KSAK
- Walnut, California; United States;
- Broadcast area: Portions of The San Gabriel Valley
- Frequency: 90.1 MHz
- Branding: 90.1 Fred FM

Programming
- Format: Rap and rock

Ownership
- Owner: Mount San Antonio College

History
- First air date: January 2, 1974
- Call sign meaning: Mt. San Antonio College

Technical information
- Licensing authority: FCC
- Facility ID: 46740
- Class: D
- ERP: 1.9 watts
- HAAT: 165 meters (541 ft)
- Transmitter coordinates: 34°02′18″N 117°53′21″W﻿ / ﻿34.03833°N 117.88917°W

Links
- Public license information: Public file; LMS;
- Webcast: Listen live
- Website: www.mtsac.edu/audiomedia/fred_fm.html

= KSAK =

Radio station at Mt. San Antonio College in Walnut, California

KSAK (90.1 FM) is the campus radio station of the Mt.
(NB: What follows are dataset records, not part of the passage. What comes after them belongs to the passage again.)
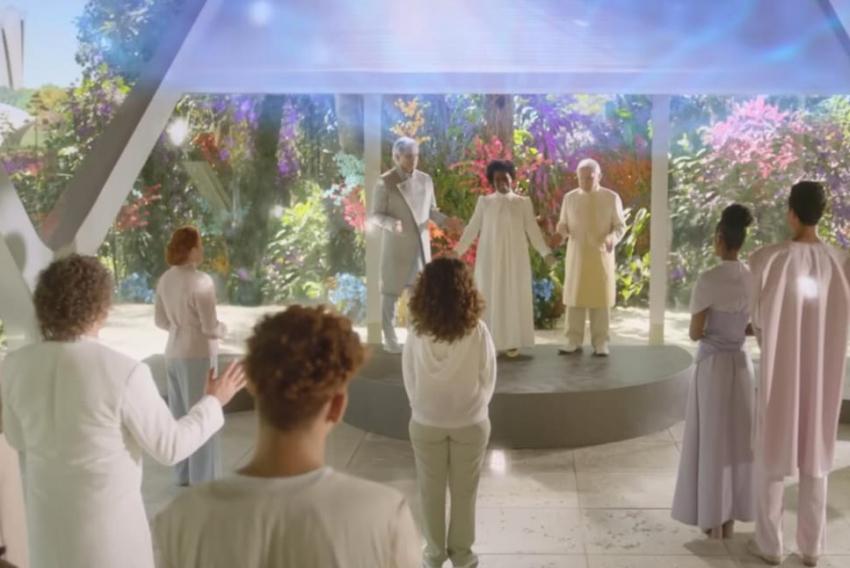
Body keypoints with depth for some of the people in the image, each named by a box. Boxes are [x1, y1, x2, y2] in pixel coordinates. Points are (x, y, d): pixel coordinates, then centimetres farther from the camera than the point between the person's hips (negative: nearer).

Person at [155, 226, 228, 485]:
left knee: (180, 415, 16)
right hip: (198, 355, -7)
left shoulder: (165, 279, 2)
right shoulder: (201, 281, -20)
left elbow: (160, 320, 11)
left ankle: (184, 474, 28)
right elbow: (211, 327, -18)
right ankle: (203, 478, 11)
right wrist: (223, 329, 2)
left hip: (174, 353, 8)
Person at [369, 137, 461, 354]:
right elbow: (374, 216, -8)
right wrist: (391, 223, -28)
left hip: (421, 245, 5)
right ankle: (389, 338, 12)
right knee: (391, 292, 3)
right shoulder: (385, 182, -7)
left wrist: (445, 221, -5)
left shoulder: (425, 179, 8)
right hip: (396, 246, -5)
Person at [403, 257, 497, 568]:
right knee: (464, 491, 17)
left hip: (426, 423, 0)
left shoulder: (417, 333, -17)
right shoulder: (477, 332, -19)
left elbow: (409, 381, -5)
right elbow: (488, 379, -7)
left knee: (431, 490, 18)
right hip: (471, 423, 0)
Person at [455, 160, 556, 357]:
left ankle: (513, 342, 8)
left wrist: (546, 252, -7)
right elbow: (472, 228, 4)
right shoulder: (484, 202, 3)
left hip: (514, 258, 0)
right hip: (490, 258, 0)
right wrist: (458, 250, -3)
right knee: (490, 298, 2)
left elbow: (533, 230, 1)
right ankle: (490, 341, 7)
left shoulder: (523, 203, 3)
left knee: (514, 297, 2)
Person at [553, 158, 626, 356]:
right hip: (576, 255, 2)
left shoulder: (611, 198, 1)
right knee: (575, 298, 1)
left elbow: (620, 225, 2)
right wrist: (561, 233, -14)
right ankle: (574, 341, 9)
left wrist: (612, 238, -19)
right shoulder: (569, 198, 6)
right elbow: (564, 223, 9)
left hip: (601, 256, -1)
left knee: (601, 299, 0)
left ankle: (600, 343, 7)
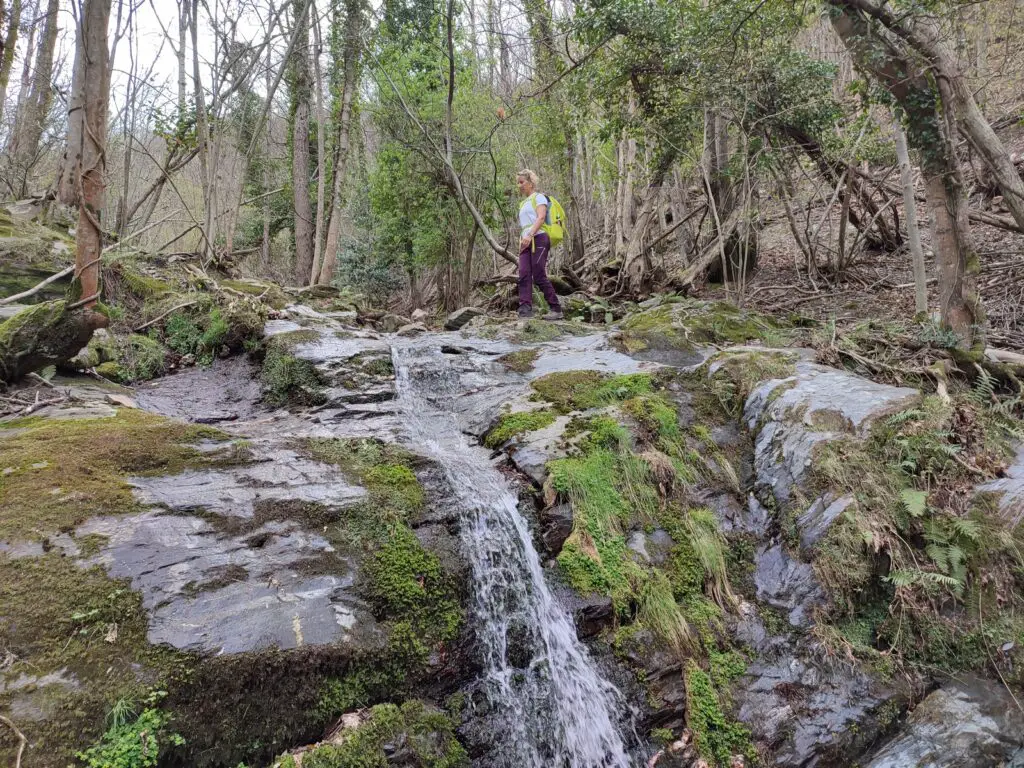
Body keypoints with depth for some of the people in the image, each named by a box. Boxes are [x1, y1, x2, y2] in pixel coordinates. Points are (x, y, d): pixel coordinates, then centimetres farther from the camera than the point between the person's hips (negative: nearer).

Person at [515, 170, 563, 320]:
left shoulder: (539, 197, 5)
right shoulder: (524, 203, 28)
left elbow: (541, 218, -11)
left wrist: (529, 235, -24)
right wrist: (522, 240, 13)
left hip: (538, 239, -8)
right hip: (526, 243, 8)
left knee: (539, 276, -12)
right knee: (524, 275, -11)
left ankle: (556, 309, -5)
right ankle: (525, 310, -21)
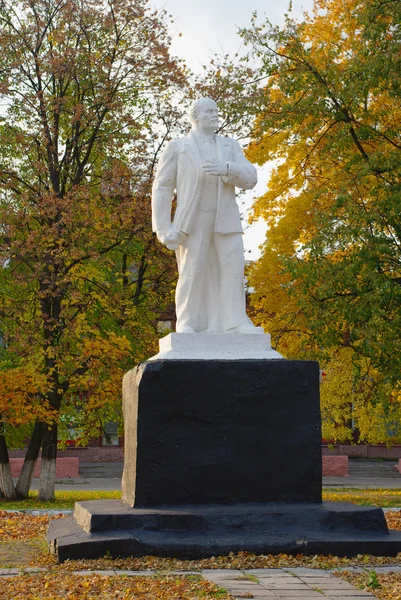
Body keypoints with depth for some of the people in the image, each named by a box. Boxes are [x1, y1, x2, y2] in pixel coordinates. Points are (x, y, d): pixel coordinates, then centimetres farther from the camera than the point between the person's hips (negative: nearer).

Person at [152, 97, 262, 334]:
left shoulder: (230, 146, 15)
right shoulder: (177, 147, 7)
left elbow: (250, 178, 1)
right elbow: (162, 188, 2)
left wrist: (226, 169, -20)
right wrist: (164, 228, -8)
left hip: (226, 221, 3)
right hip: (192, 220, -3)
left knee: (233, 270, -5)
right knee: (192, 272, -7)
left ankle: (236, 322, -4)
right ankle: (187, 323, -2)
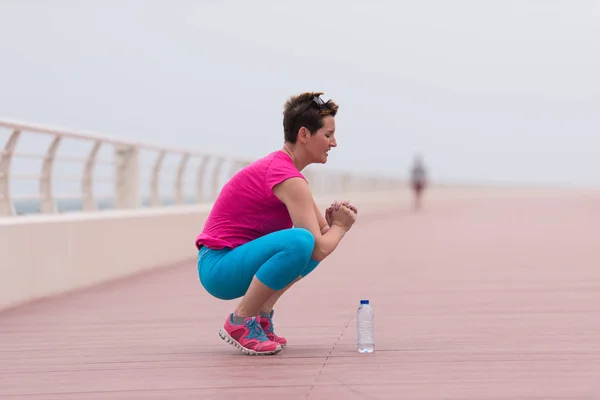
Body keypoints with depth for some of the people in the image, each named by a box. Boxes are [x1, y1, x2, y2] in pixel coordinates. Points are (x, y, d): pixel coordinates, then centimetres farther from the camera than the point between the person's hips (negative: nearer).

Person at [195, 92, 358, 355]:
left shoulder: (280, 166, 11)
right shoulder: (288, 178, -19)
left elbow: (322, 232, 20)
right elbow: (318, 250, -22)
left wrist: (333, 221, -3)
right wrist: (341, 226, -2)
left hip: (234, 261, 10)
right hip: (220, 267, -10)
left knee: (317, 240, 18)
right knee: (301, 242, -33)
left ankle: (261, 316, 11)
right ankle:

San Antonio College in Walnut, California, United States. Broadcasters and producers from local commercial radio stations teach classes at the college and supervise students who produce and announce news and music programming. The station broadcasts music in blocks of hip-hop, alternative rock, and pop music, interspersed with news and public service announcements.

==History==

On December 21, 1972, the Mount San Antonio Community College District received the construction permit for 90.1 FM, broadcasting with 3.5 watts. The station went on the air January 2, 1974, after being a carrier current station.

In fall 2011, the station was rebranded as "90.1 FM MtRock" after a management change at the college. The station is currently a rock format, playing rock from 1960 to today, as well as music from local Los Angeles artists and is operated by students at the college.

As of 2025, the station was rebranded to 90.1 Fred FM, a tribute to a student within the Mt. SAC Audio Media Program.